The Plugin Browser exposes the YAML of every plugin you can see. When you’re stuck, pick a published plugin that does something similar, clone it, and read its task list. Three or four reference plugins and you’ll have the patterns internalized.

If hand-authoring YAML isn’t your favorite use of time, the Claude MCP plugin ships two skills tailored to plugin work:

  • /rogue-plugin-brainstorm — start a new plugin from scratch
  • /rogue-plugin-develop — iterate on an existing plugin

Both skills know every rule on this page and produce YAML that drops straight into the Plugin Dev editor.

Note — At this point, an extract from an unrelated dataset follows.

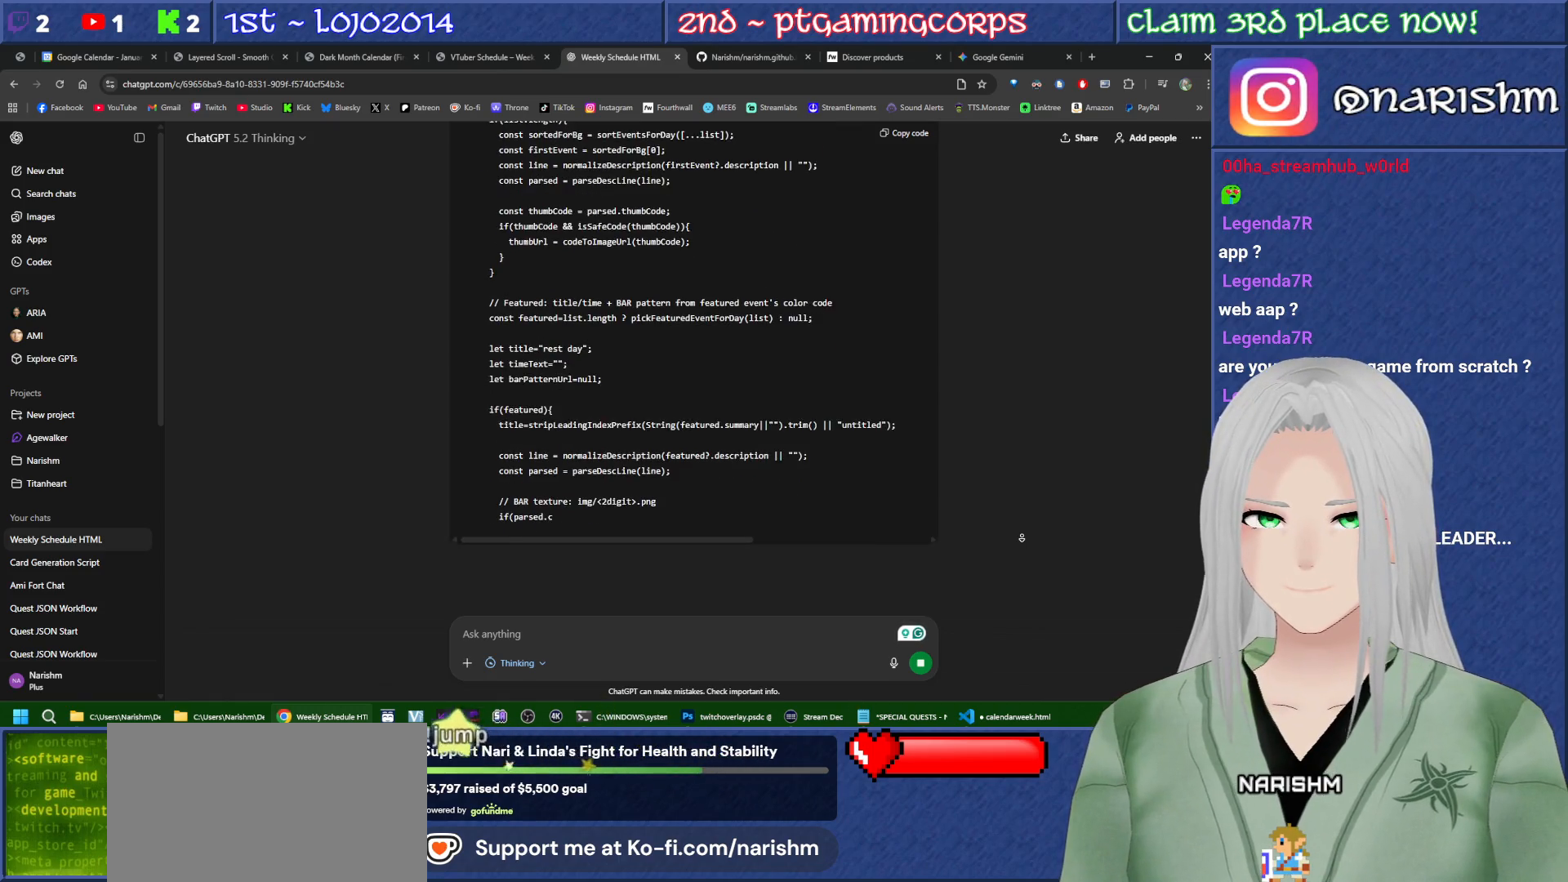
Gameplay with a controller (PlayStation layout); each line is a JSON object with the inputs held at the frame after it (dt_ms = milliseconds from this image to that frame). "events" lists button and stick changes between this image and that frame as [ms after this image, input, new state], when the widget could be followed in between. Not read: HOME L3 R3.
{"dt_ms": 500, "buttons": ["R2"], "events": [[483, "R2", "down"]]}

The real magic shows up on the hard plugins — multi-machine server/client stacks like Elastic (Stack server on one box, Agent on every endpoint), Splunk (indexer + forwarders), AD forest builds with trust relationships, Wireguard mesh deployments, anything where a half-dozen plays have to land in the right order across the right boxes with the right parameters. Claude handles those end-to-end — researches install flows, splits the work across plugins, wires up the parent/child relationships, drops vault files where they need to go, validates the offline install, and iterates against live deploy logs when something breaks. The kind of plugin that takes a weekend of hand-authoring gets stitched together in a single afternoon.